Data records —
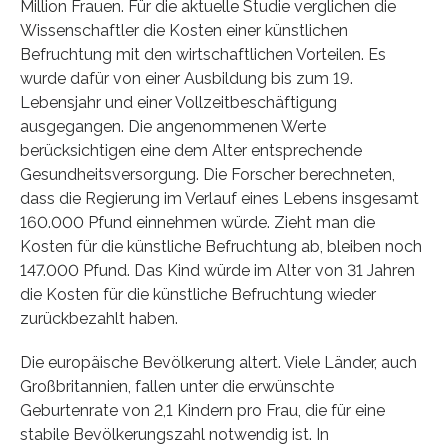
Million Frauen. Für die aktuelle Studie verglichen die
Wissenschaftler die Kosten einer künstlichen
Befruchtung mit den wirtschaftlichen Vorteilen. Es
wurde dafür von einer Ausbildung bis zum 19.
Lebensjahr und einer Vollzeitbeschäftigung
ausgegangen. Die angenommenen Werte
berücksichtigen eine dem Alter entsprechende
Gesundheitsversorgung. Die Forscher berechneten,
dass die Regierung im Verlauf eines Lebens insgesamt
160.000 Pfund einnehmen würde. Zieht man die
Kosten für die künstliche Befruchtung ab, bleiben noch
147.000 Pfund. Das Kind würde im Alter von 31 Jahren
die Kosten für die künstliche Befruchtung wieder
zurückbezahlt haben.
Die europäische Bevölkerung altert. Viele Länder, auch
Großbritannien, fallen unter die erwünschte
Geburtenrate von 2,1 Kindern pro Frau, die für eine
stabile Bevölkerungszahl notwendig ist. In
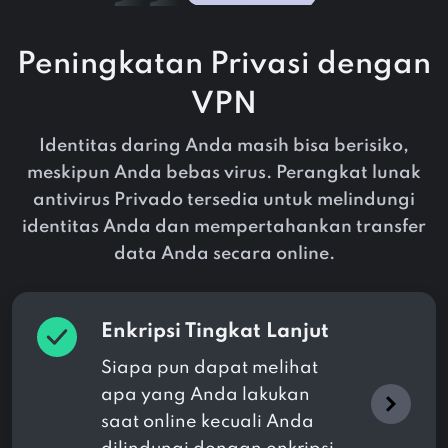
Peningkatan Privasi dengan
VPN
Identitas daring Anda masih bisa berisiko,
meskipun Anda bebas virus. Perangkat lunak
antivirus Privado tersedia untuk melindungi
identitas Anda dan mempertahankan transfer
data Anda secara online.
Enkripsi Tingkat Lanjut
Siapa pun dapat melihat
apa yang Anda lakukan
saat online kecuali Anda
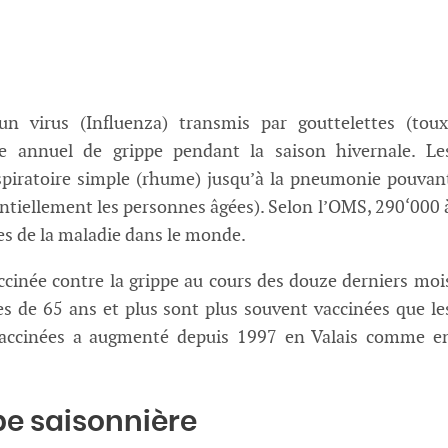
n virus (Influenza) transmis par gouttelettes (toux
e annuel de grippe pendant la saison hivernale. Le
espiratoire simple (rhume) jusqu’à la pneumonie pouvan
entiellement les personnes âgées). Selon l’OMS, 290‘000 
s de la maladie dans le monde.
ccinée contre la grippe au cours des douze derniers moi
s de 65 ans et plus sont plus souvent vaccinées que le
vaccinées a augmenté depuis 1997 en Valais comme e
pe saisonnière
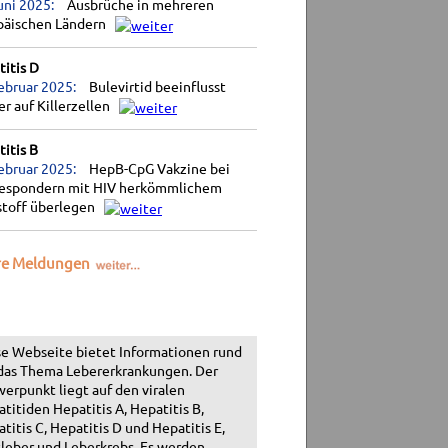
uni 2025:
Ausbrüche in mehreren
päischen Ländern
itis D
ebruar 2025:
Bulevirtid beeinflusst
r auf Killerzellen
itis B
ebruar 2025:
HepB-CpG Vakzine bei
espondern mit HIV herkömmlichem
stoff überlegen
re Meldungen
e Webseite bietet Informationen rund
das Thema Lebererkrankungen. Der
erpunkt liegt auf den viralen
titiden Hepatitis A, Hepatitis B,
titis C, Hepatitis D und Hepatitis E,
leber und Leberkrebs. Es werden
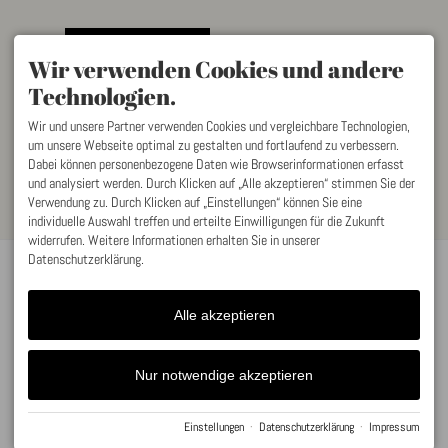
Wir verwenden Cookies und andere
Technologien.
* Pflichtfelder
Wir und unsere Partner verwenden Cookies und vergleichbare Technologien,
Datenschutz
um unsere Webseite optimal zu gestalten und fortlaufend zu verbessern.
Mit dem Absenden des Formulars habe ich die
Dabei können personenbezogene Daten wie Browserinformationen erfasst
Datenschutzerklärung
zur Kenntnis genommen.
und analysiert werden. Durch Klicken auf „Alle akzeptieren“ stimmen Sie der
Verwendung zu. Durch Klicken auf „Einstellungen“ können Sie eine
individuelle Auswahl treffen und erteilte Einwilligungen für die Zukunft
widerrufen. Weitere Informationen erhalten Sie in unserer
Datenschutzerklärung.
KONTAKT
Grundstücksgemeinschaft
Klüpfel eGbR
Alle akzeptieren
Am Rain 2
87452 Altusried
DEUTSCHLAND
Nur notwendige akzeptieren
wohnen@am-rain.com
Einstellungen
·
Datenschutzerklärung
·
Impressum
Impressum
Datenschutz
Barrierefreiheit
Cookie-Einstellungen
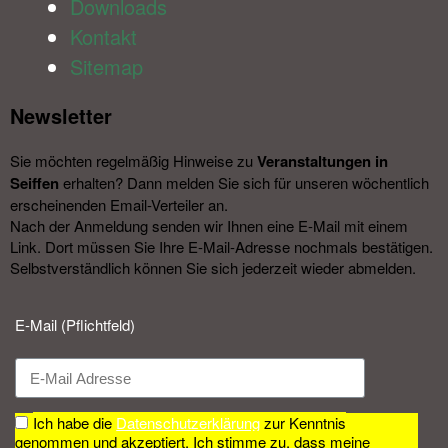
Downloads
Kontakt
Sitemap
Newsletter​
Sie möchten regelmäßig Hinweise zu
Veranstal­tungen in
Seiffen
erhalten? Dann melden Sie sich für unseren wöchentlich
erscheinenden Email-Verteiler an.
Nach der Anmeldung senden wir Ihnen eine E-Mail mit einem
Link. Dort müssen Sie Ihre E-Mail-Adresse nochmals bestätigen.
Selbstverständlich können Sie sich jederzeit wieder abmelden.​
E-Mail (Pflichtfeld)
Ich habe die
Datenschutzerklärung
zur Kenntnis
genommen und akzeptiert. Ich stimme zu, dass meine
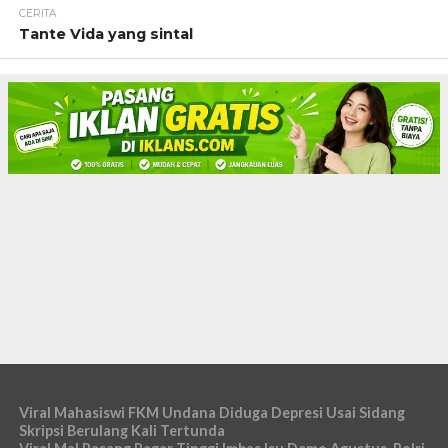
CERITA
Tante Vida yang sintal
Viral Mahasiswi FKM Undana Diduga Depresi Usai Sidang
Skripsi Berulang Kali Tertunda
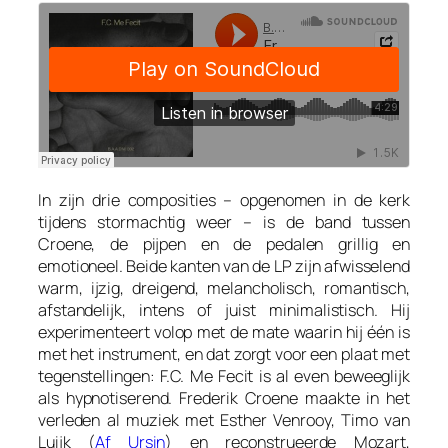
In zijn drie composities – opgenomen in de kerk
tijdens stormachtig weer – is de band tussen
Croene, de pijpen en de pedalen grillig en
emotioneel. Beide kanten van de LP zijn afwisselend
warm, ijzig, dreigend, melancholisch, romantisch,
afstandelijk, intens of juist minimalistisch. Hij
experimenteert volop met de mate waarin hij één is
met het instrument, en dat zorgt voor een plaat met
tegenstellingen: F.C. Me Fecit is al even beweeglijk
als hypnotiserend. Frederik Croene maakte in het
verleden al muziek met Esther Venrooy, Timo van
Luijk (
Af Ursin
) en reconstrueerde Mozart,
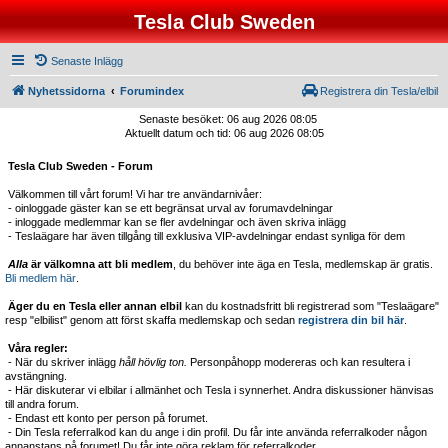
Tesla Club Sweden
Senaste Inlägg
Nyhetssidorna
Forumindex
Registrera din Tesla/elbil
Senaste besöket: 06 aug 2026 08:05
Aktuellt datum och tid: 06 aug 2026 08:05
Tesla Club Sweden - Forum
Välkommen till vårt forum! Vi har tre användarnivåer:
- oinloggade gäster kan se ett begränsat urval av forumavdelningar
- inloggade medlemmar kan se fler avdelningar och även skriva inlägg
- Teslaägare har även tillgång till exklusiva VIP-avdelningar endast synliga för dem
Alla
är välkomna att bli medlem
, du behöver inte äga en Tesla, medlemskap är gratis.
Bli medlem här
.
Äger du en Tesla eller annan elbil
kan du kostnadsfritt bli registrerad som "Teslaägare"
resp "elbilist" genom att först skaffa medlemskap och sedan
registrera din bil här
.
Våra regler:
- När du skriver inlägg
håll hövlig ton.
Personpåhopp modereras och kan resultera i
avstängning.
- Här diskuterar vi elbilar i allmänhet och Tesla i synnerhet. Andra diskussioner hänvisas
till andra forum.
- Endast ett konto per person på forumet.
- Din Tesla referralkod kan du ange i din profil. Du får inte använda referralkoder någon
annanstans på forumet! Du får inte göra reklam för referralkoder.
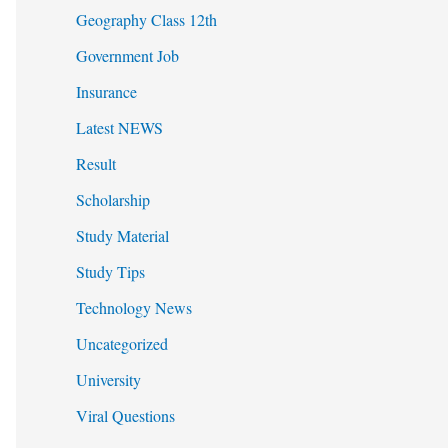
Geography Class 12th
Government Job
Insurance
Latest NEWS
Result
Scholarship
Study Material
Study Tips
Technology News
Uncategorized
University
Viral Questions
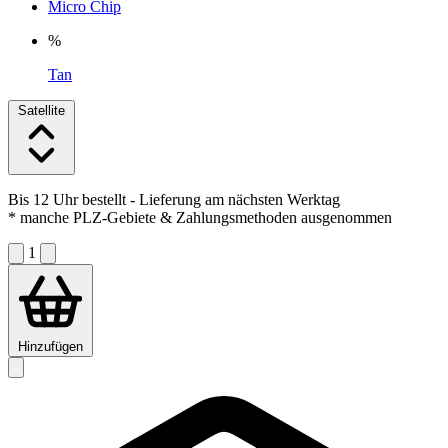
Micro Chip
%
Tan
Satellite
Bis 12 Uhr bestellt
- Lieferung am nächsten Werktag
* manche PLZ-Gebiete & Zahlungsmethoden ausgenommen
1
Hinzufügen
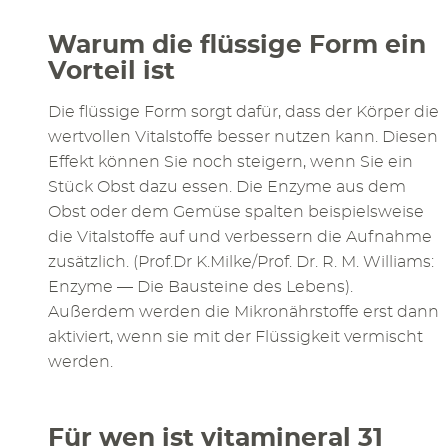
Warum die flüssige Form ein
Vorteil ist
Die flüssige Form sorgt dafür, dass der Körper die
wertvollen Vitalstoffe besser nutzen kann. Diesen
Effekt können Sie noch steigern, wenn Sie ein
Stück Obst dazu essen. Die Enzyme aus dem
Obst oder dem Gemüse spalten beispielsweise
die Vitalstoffe auf und verbessern die Aufnahme
zusätzlich. (Prof.Dr K.Milke/Prof. Dr. R. M. Williams:
Enzyme — Die Bausteine des Lebens).
Außerdem werden die Mikronährstoffe erst dann
aktiviert, wenn sie mit der Flüssigkeit vermischt
werden.
Für wen ist vitamineral 31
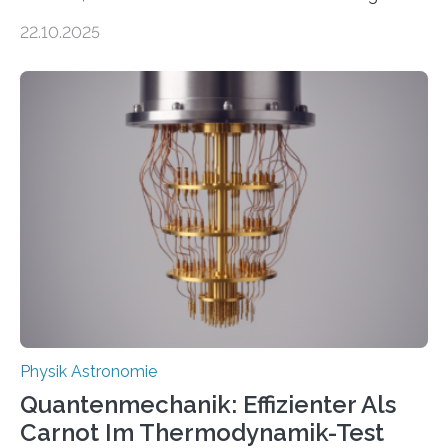
erscheinen etwa 100 neue Publikationen zum Thema –
22.10.2025
oft von Autor*innen, die eng zusammenarbeiten. Neue
Entwicklungen werden rasch aufgenommen, meist
innerhalb von wenigen Wochen, und innovative Ideen
werden schnell weiterentwickelt. Dies ist der Alltag in
der Forschung der Quantentheorie, die dieses Jahr 100
Jahre alt geworden ist, weshalb die UNESCO 2025 zum
Internationalen Jahr der Quantenwissenschaft und -
technologie ausgerufen hat. Doch nun hat eine
internationale Forschungsgruppe um den
Quantenphysiker…
Physik Astronomie
Quantenmechanik: Effizienter Als
Carnot Im Thermodynamik-Test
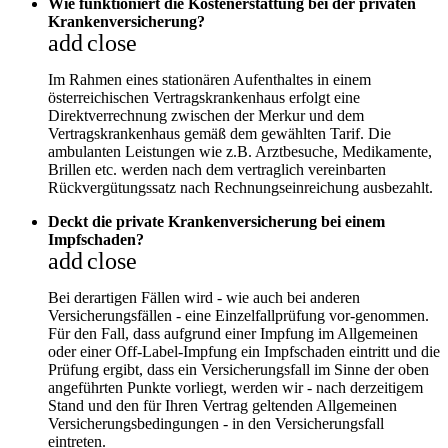
Wie funktioniert die Kostenerstattung bei der privaten
Krankenversicherung?
add
close
Im Rahmen eines stationären Aufenthaltes in einem
österreichischen Vertragskrankenhaus erfolgt eine
Direktverrechnung zwischen der Merkur und dem
Vertragskrankenhaus gemäß dem gewählten Tarif. Die
ambulanten Leistungen wie z.B. Arztbesuche, Medikamente,
Brillen etc. werden nach dem vertraglich vereinbarten
Rückvergütungssatz nach Rechnungseinreichung ausbezahlt.
Deckt die private Krankenversicherung bei einem
Impfschaden?
add
close
Bei derartigen Fällen wird - wie auch bei anderen
Versicherungsfällen - eine Einzelfallprüfung vor-genommen.
Für den Fall, dass aufgrund einer Impfung im Allgemeinen
oder einer Off-Label-Impfung ein Impfschaden eintritt und die
Prüfung ergibt, dass ein Versicherungsfall im Sinne der oben
angeführten Punkte vorliegt, werden wir - nach derzeitigem
Stand und den für Ihren Vertrag geltenden Allgemeinen
Versicherungsbedingungen - in den Versicherungsfall
eintreten.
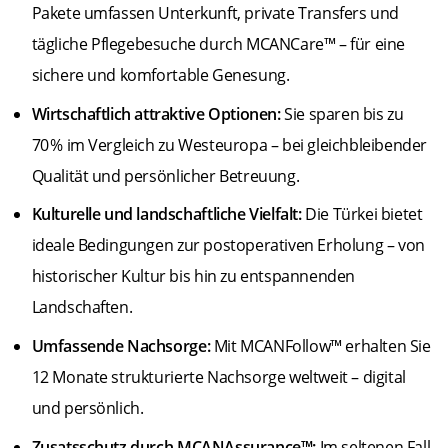
Pakete umfassen Unterkunft, private Transfers und
tägliche Pflegebesuche durch MCANCare™ – für eine
sichere und komfortable Genesung.
Wirtschaftlich attraktive Optionen:
Sie sparen bis zu
70 % im Vergleich zu Westeuropa – bei gleichbleibender
Qualität und persönlicher Betreuung.
Kulturelle und landschaftliche Vielfalt:
Die Türkei bietet
ideale Bedingungen zur postoperativen Erholung – von
historischer Kultur bis hin zu entspannenden
Landschaften.
Umfassende Nachsorge:
Mit MCANFollow™ erhalten Sie
12 Monate strukturierte Nachsorge weltweit – digital
und persönlich.
Zusatsschutz durch MCANAssurance™:
Im seltenen Fall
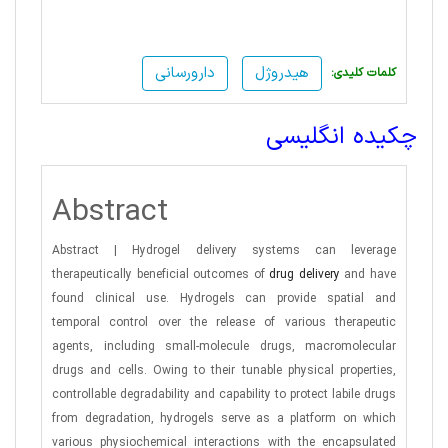
هیدروژل
دارورسانی
:کلمات کلیدی
چکیده انگلیسی
Abstract
Abstract | Hydrogel delivery systems can leverage
therapeutically beneficial outcomes of
drug delivery
and have
found clinical use. Hydrogels can provide spatial and
temporal control over the release of various therapeutic
agents, including small-molecule drugs, macromolecular
drugs and cells. Owing to their tunable physical properties,
controllable degradability and capability to protect labile drugs
from degradation, hydrogels serve as a platform on which
various physiochemical interactions with the encapsulated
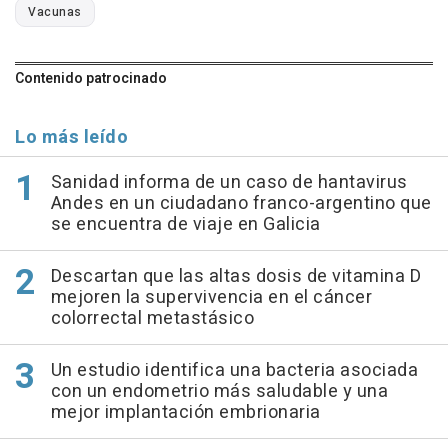
Vacunas
Contenido patrocinado
Lo más leído
Sanidad informa de un caso de hantavirus
Andes en un ciudadano franco-argentino que
se encuentra de viaje en Galicia
Descartan que las altas dosis de vitamina D
mejoren la supervivencia en el cáncer
colorrectal metastásico
Un estudio identifica una bacteria asociada
con un endometrio más saludable y una
mejor implantación embrionaria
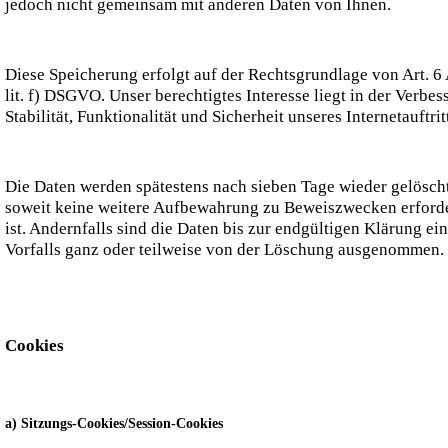
jedoch nicht gemeinsam mit anderen Daten von Ihnen.
Diese Speicherung erfolgt auf der Rechtsgrundlage von Art. 6 
lit. f) DSGVO. Unser berechtigtes Interesse liegt in der Verbes
Stabilität, Funktionalität und Sicherheit unseres Internetauftrit
Die Daten werden spätestens nach sieben Tage wieder gelöscht
soweit keine weitere Aufbewahrung zu Beweiszwecken erforde
ist. Andernfalls sind die Daten bis zur endgültigen Klärung ei
Vorfalls ganz oder teilweise von der Löschung ausgenommen.
Cookies
a) Sitzungs-Cookies/Session-Cookies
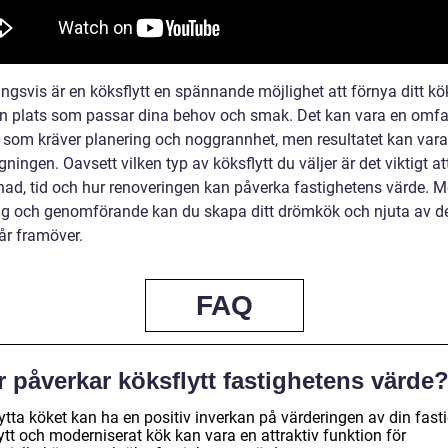
ngsvis är en köksflytt en spännande möjlighet att förnya ditt kö
n plats som passar dina behov och smak. Det kan vara en omf
 som kräver planering och noggrannhet, men resultatet kan vara 
ningen. Oavsett vilken typ av köksflytt du väljer är det viktigt at
nad, tid och hur renoveringen kan påverka fastighetens värde. M
ng och genomförande kan du skapa ditt drömkök och njuta av de
r framöver.
FAQ
 påverkar köksflytt fastighetens värde
lytta köket kan ha en positiv inverkan på värderingen av din fasti
ytt och moderniserat kök kan vara en attraktiv funktion för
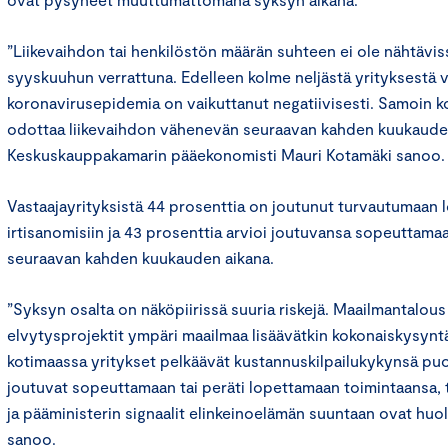
”Liikevaihdon tai henkilöstön määrän suhteen ei ole nähtävi
syyskuuhun verrattuna. Edelleen kolme neljästä yrityksestä v
koronavirusepidemia on vaikuttanut negatiivisesti. Samoin k
odottaa liikevaihdon vähenevän seuraavan kahden kuukauden
Keskuskauppakamarin pääekonomisti Mauri Kotamäki sanoo
Vastaajayrityksistä 44 prosenttia on joutunut turvautumaan l
irtisanomisiin ja 43 prosenttia arvioi joutuvansa sopeuttam
seuraavan kahden kuukauden aikana.
”Syksyn osalta on näköpiirissä suuria riskejä. Maailmantalous
elvytysprojektit ympäri maailmaa lisäävätkin kokonaiskysynt
kotimaassa yritykset pelkäävät kustannuskilpailukykynsä puo
joutuvat sopeuttamaan tai peräti lopettamaan toimintaansa, to
ja pääministerin signaalit elinkeinoelämän suuntaan ovat huol
sanoo.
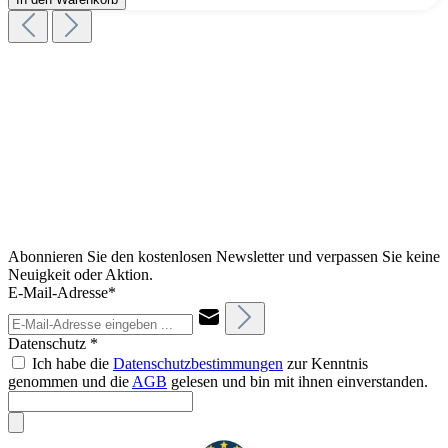
Abonnieren Sie den kostenlosen Newsletter und verpassen Sie keine
Neuigkeit oder Aktion.
E-Mail-Adresse*
Datenschutz *
Ich habe die
Datenschutzbestimmungen
zur Kenntnis
genommen und die
AGB
gelesen und bin mit ihnen einverstanden.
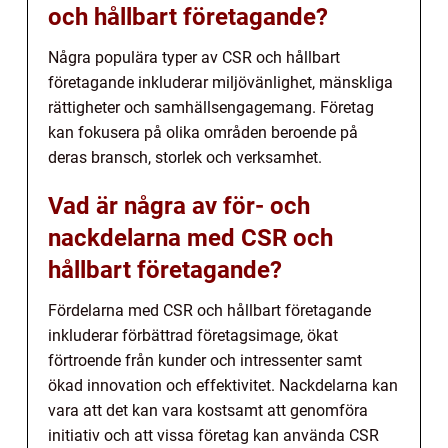
och hållbart företagande?
Några populära typer av CSR och hållbart
företagande inkluderar miljövänlighet, mänskliga
rättigheter och samhällsengagemang. Företag
kan fokusera på olika områden beroende på
deras bransch, storlek och verksamhet.
Vad är några av för- och
nackdelarna med CSR och
hållbart företagande?
Fördelarna med CSR och hållbart företagande
inkluderar förbättrad företagsimage, ökat
förtroende från kunder och intressenter samt
ökad innovation och effektivitet. Nackdelarna kan
vara att det kan vara kostsamt att genomföra
initiativ och att vissa företag kan använda CSR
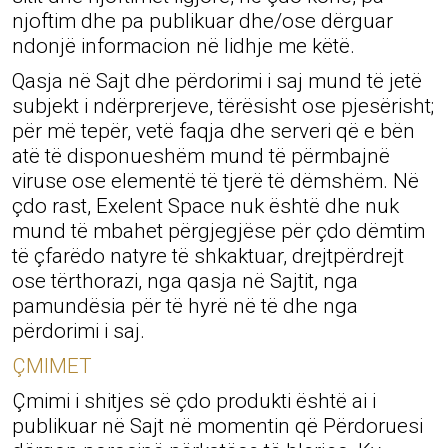
njoftim dhe pa publikuar dhe/ose dërguar
ndonjë informacion në lidhje me këtë.
Qasja në Sajt dhe përdorimi i saj mund të jetë
subjekt i ndërprerjeve, tërësisht ose pjesërisht;
për më tepër, vetë faqja dhe serveri që e bën
atë të disponueshëm mund të përmbajnë
viruse ose elementë të tjerë të dëmshëm. Në
çdo rast, Exelent Space nuk është dhe nuk
mund të mbahet përgjegjëse për çdo dëmtim
të çfarëdo natyre të shkaktuar, drejtpërdrejt
ose tërthorazi, nga qasja në Sajtit, nga
pamundësia për të hyrë në të dhe nga
përdorimi i saj.
ÇMIMET
Çmimi i shitjes së çdo produkti është ai i
publikuar në Sajt në momentin që Përdoruesi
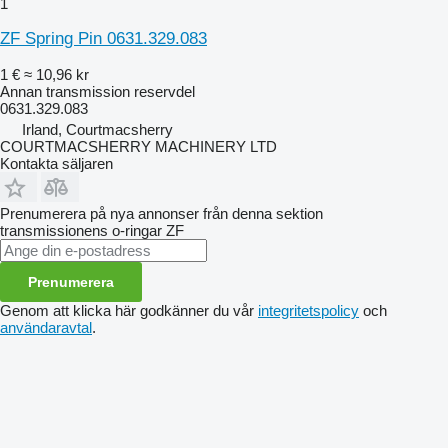
1
ZF Spring Pin 0631.329.083
1 €
≈ 10,96 kr
Annan transmission reservdel
0631.329.083
Irland, Courtmacsherry
COURTMACSHERRY MACHINERY LTD
Kontakta säljaren
Prenumerera på nya annonser från denna sektion
transmissionens o-ringar
ZF
Prenumerera
Genom att klicka här godkänner du vår
integritetspolicy
och
användaravtal
.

Problem requirements — Copy only what runs above from the line containing "con un endometrio más saludable y una" through the line containing "ytt och moderniserat", exactly. Leave out the pictures.

Output below —
con un endometrio más saludable y una
mejor implantación embrionaria
jedoch nicht gemeinsam mit anderen Daten von Ihnen.
Diese Speicherung erfolgt auf der Rechtsgrundlage von Art. 6 
lit. f) DSGVO. Unser berechtigtes Interesse liegt in der Verbes
Stabilität, Funktionalität und Sicherheit unseres Internetauftrit
Die Daten werden spätestens nach sieben Tage wieder gelöscht
soweit keine weitere Aufbewahrung zu Beweiszwecken erforde
ist. Andernfalls sind die Daten bis zur endgültigen Klärung ei
Vorfalls ganz oder teilweise von der Löschung ausgenommen.
Cookies
a) Sitzungs-Cookies/Session-Cookies
ngsvis är en köksflytt en spännande möjlighet att förnya ditt kö
n plats som passar dina behov och smak. Det kan vara en omf
 som kräver planering och noggrannhet, men resultatet kan vara 
ningen. Oavsett vilken typ av köksflytt du väljer är det viktigt at
nad, tid och hur renoveringen kan påverka fastighetens värde. M
ng och genomförande kan du skapa ditt drömkök och njuta av de
r framöver.
FAQ
 påverkar köksflytt fastighetens värde
lytta köket kan ha en positiv inverkan på värderingen av din fasti
ytt och moderniserat kök kan vara en attraktiv funktion för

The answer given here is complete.